4. Unique respiratory organs called book lungs reside in an invagination of the
abdominal wall; they greatly increase the surface area available for gas exchange.
25.15
A Look at the Crustaceans
A. Crustaceans get their name from the "crusty" exoskeleton.
B. Crustaceans include shrimps, crayfishes, crabs, barnacles, and pillbugs
1. These are important components of food webs and serve as human food also.
2. The crustacean body is divided into about twenty segments each of which bears
paired specialized appendages including antennae, mandibles, maxillae,
grasping claws, and legs.
3. The segmentation may be partially hidden in some segments because of a
smooth covering—the carapace.
25.16
How Many Legs?
A. Millipedes and centipedes have long, segmented bodies with many legs.
B. Millipedes are cylindrical, slow-moving vegetarians.
C. Centipedes have a more flattened body, move rapidly, and prey on small invertebrates using their fangs and venom glands.
25.17
A Look at Insect Diversity
A. Insects display many adaptations.
1. The body is divided into three regions: head (sensory and feeding), thorax
(locomotion by six legs, two pairs of wings), and abdomen.
2. The complete digestive tract is divided into three regions: foregut, midgut
(digestion and absorption), and hindgut (water reabsorption).
3. Unique Malpighian tubules process metabolic waste and aid in water retention.
B. Insect display enormous diversity.
1. Their great success is due to their ability to exploit nature’s resources during
different stages of metamorphosis, such as larvae, nymphs, and pupae.

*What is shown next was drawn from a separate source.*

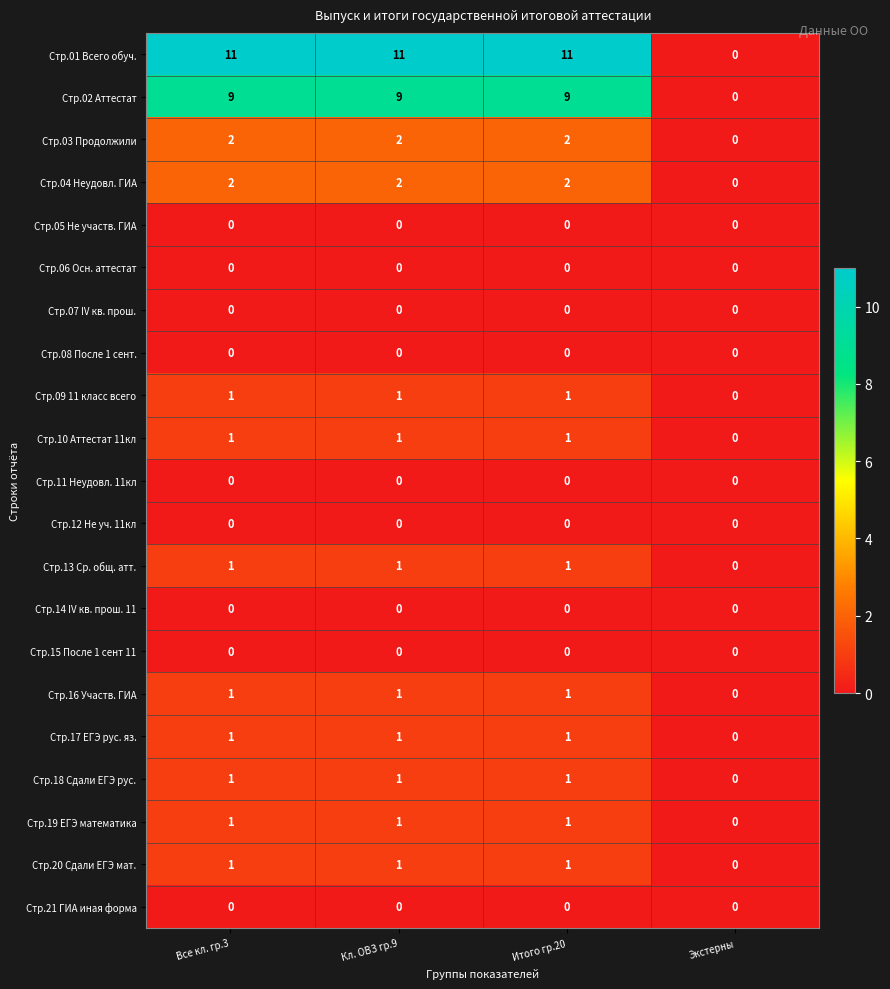

How many Стр.09 11 класс всего values are between 1 and 2?

3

2. Their ability to disperse by flight allows the utilization of widely ranging food
sources.
25.18
Focus on Health: Unwelcome Arthropods
25.19
The Puzzling Echinoderms
A. The name of this phylum, Echinodermata, refers to the “spiny skin” made of
calcium carbonate.
1. Members include sea stars, sea urchins, brittle stars, and sea cucumbers.
2. Adults are radially symmetrical; larvae are bilateral.
B. Internally, echinoderms are deuterostomes but of simple design.
1. The unique water-vascular system operates the tube feet by contracting the
ampulla on each one to achieve a suction useful in locomotion and prey capture.
2. Sea stars can evert their stomachs when feeding.